The Obama administration has taken this union protection and promotion to unprecedented heights. It’s common knowledge that President Obama and the National Labor Relations Board have wreaked havoc upon many an employer as we attempt to crawl out of the recession.
None of the NLRB’s haphazard efforts has been so widely scrutinized and justifiably-derided as its attempt to squash Boeing’s ongoing development by penalizing the company for choosing right-to-work South Carolina for expansion rather than Washington State, where unions have been a thorn in Boeing’s side for years.

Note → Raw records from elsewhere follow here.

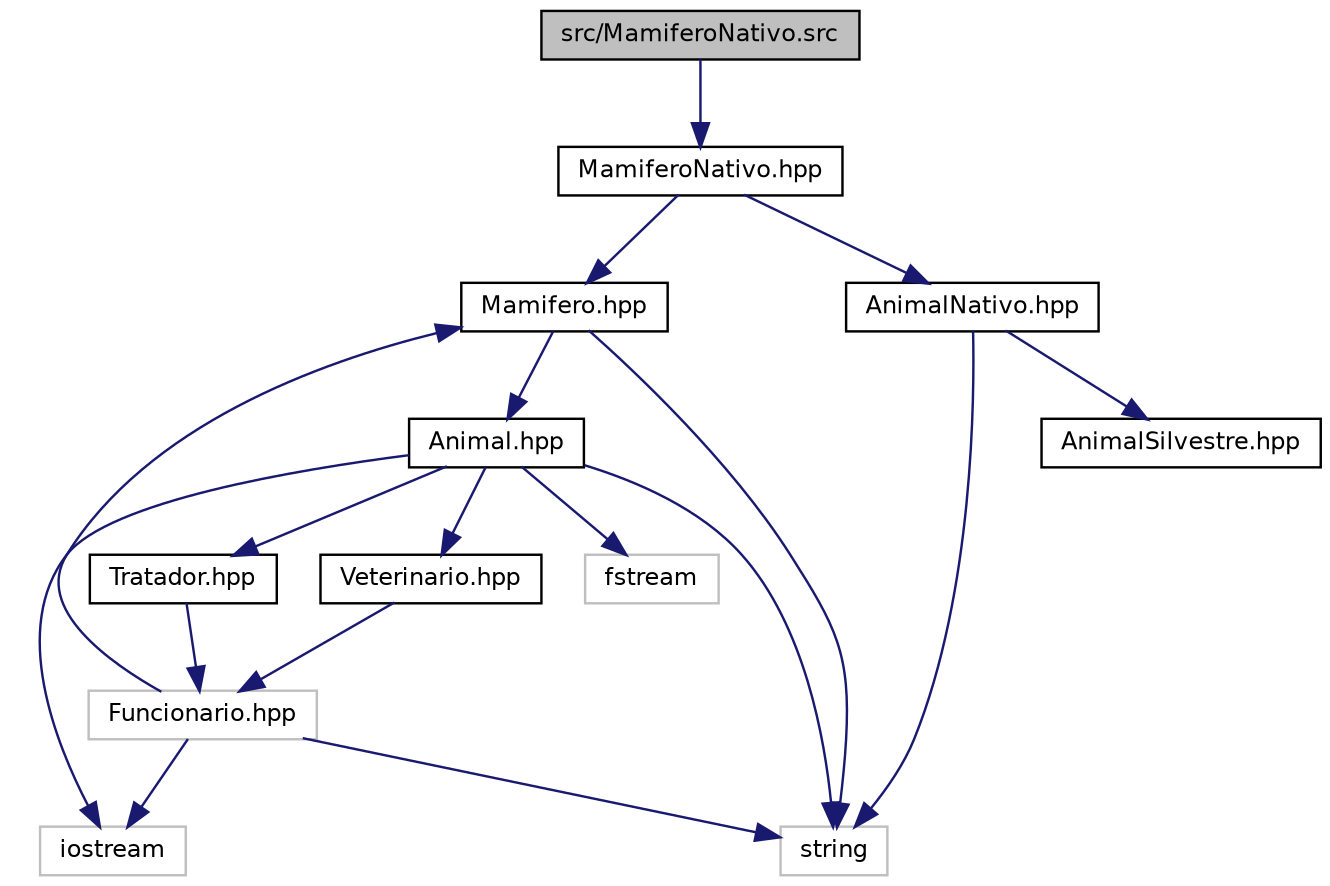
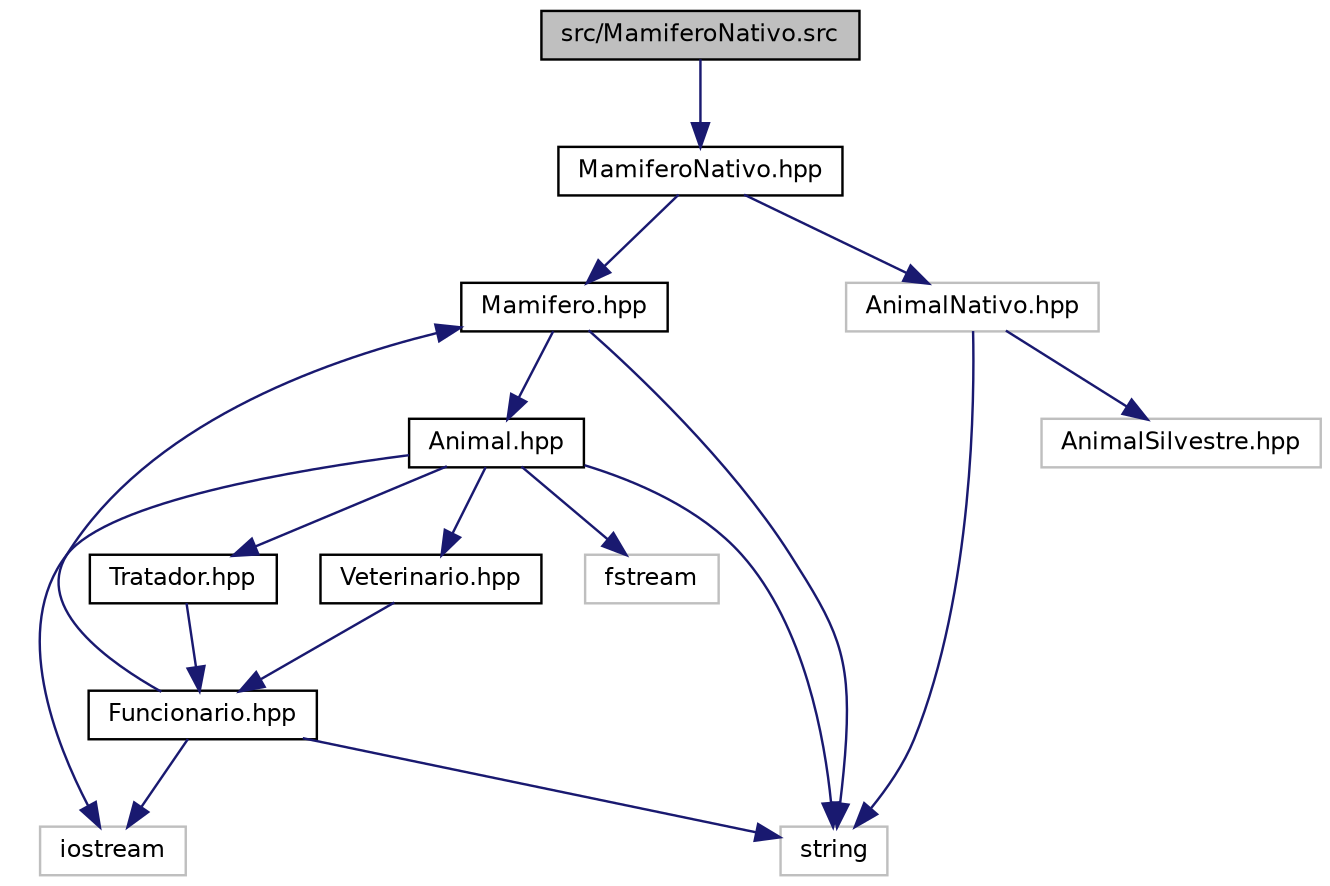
  digraph {
    node [color=black fillcolor=white fontname=Helvetica fontsize=10 shape=record style=filled]
    edge [color=midnightblue fontname=Helvetica fontsize=10 labelfontname=Helvetica labelfontsize=10 style=solid]
    n1 [fillcolor=grey75 fontcolor=black height=0.2 label="src/MamiferoNativo.src" width=0.4]
    n2 [height=0.2 label="MamiferoNativo.hpp" width=0.4]
    n3 [height=0.2 label="Mamifero.hpp" width=0.4]
-   n4 [height=0.2 label="AnimalNativo.hpp" width=0.4]
+   n4 [color=grey75 height=0.2 label="AnimalNativo.hpp" width=0.4]
    n5 [height=0.2 label="Animal.hpp" width=0.4]
    n6 [color=grey75 height=0.2 label=string width=0.4]
-   n7 [height=0.2 label="AnimalSilvestre.hpp" width=0.4]
+   n7 [color=grey75 height=0.2 label="AnimalSilvestre.hpp" width=0.4]
    n8 [height=0.2 label="Veterinario.hpp" width=0.4]
    n9 [color=grey75 height=0.2 label=iostream width=0.4]
    n10 [color=grey75 height=0.2 label=fstream width=0.4]
    n11 [height=0.2 label="Tratador.hpp" width=0.4]
-   n12 [color=grey75 height=0.2 label="Funcionario.hpp" width=0.4]
+   n12 [height=0.2 label="Funcionario.hpp" width=0.4]
    n1 -> n2
    n2 -> n3
    n2 -> n4
    n3 -> n5
    n3 -> n6
    n4 -> n6
    n4 -> n7
    n5 -> n6
    n5 -> n8
    n5 -> n9
    n5 -> n10
    n5 -> n11
    n8 -> n12
    n11 -> n12
    n12 -> n3
    n12 -> n6
    n12 -> n9
  }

While focusing intently on this NLRB misstep, many media outlets have missed something as equally sinister that will affect every employer in the United States. The NLRB, under its regulation introduced August 30 which will take effect November 14, will require that all employers who engage in interstate commerce post at their worksites an 11” x 17” poster which lists employees’ rights.
Of course, the rights enumerated on the poster are pro-union. The signage must indicate that employees have the right to join a union, engage in collective bargaining, and go on strike. Similarly, it must also say that employers cannot take adverse action against union supporters, prohibit union talk during non-work hours, or threaten closure if a union is formed.
The NLRB has never before required employers to post notices at their facilities; it’s debatable if it even has the power to do so. The purpose of the organization is to oversee union elections and investigate unfair labor practices.
It’s obvious that the NLRB’s intent — as illegal and unconstitutional as it may be — is to promote unionization. This comes at a time when private sector union enrollment has reached a low (6.9 percent) not seen since the inception of 1929’s Wagner Act which says employers must allow and negotiate with unions. The NLRB and the Obama administration want to reverse that trend and make the private sector unionization rate match that of the public sector (36%).
This poster will serve as free advertising for unions — mandated advertising no less — by planting the seed for their consideration in workplaces where they may never have been contemplated. With the mainstream media painting corporations as “evil,” our President identifying the high achievers as “too rich,” and layoffs always on the horizon because of market uncertainty, there may be many young, scared, or easily-brainwashed workers who, upon seeing the union ad, might strive to bring such an organization to their workplace. Up to six million employers could be impacted by this ruling and its consequences. Frankly, these are dangerous times in our economy and the NLRB is making them more so.
With less than two months to go, there still is time to stop the NLRB’s insanity from becoming a reality. It’s imperative that entrepreneurs, managers, and workers who understand the harsh reality of unionization contact their Congressmen and ask them to support Representative Ben Quayle’s bill, HR 2833. Introduced earlier this month, it would reverse the NLRB’s decision. Considering that the House on September 15 (in defense of Boeing and other companies facing similar obstacles) passed a bill to prevent the NLRB from mandating where employers can and cannot set up shop, there is traction to overturn the poster requirement.
If the requirement isn’t overturned, thousands of these posters will soon be replaced by “closed for business” signs, furthering the decline of our economy — one that is unable to achieve the wonders of free market capitalism because we have Big Government and Big Labor working together to do everything they can to ensure that it doesn’t.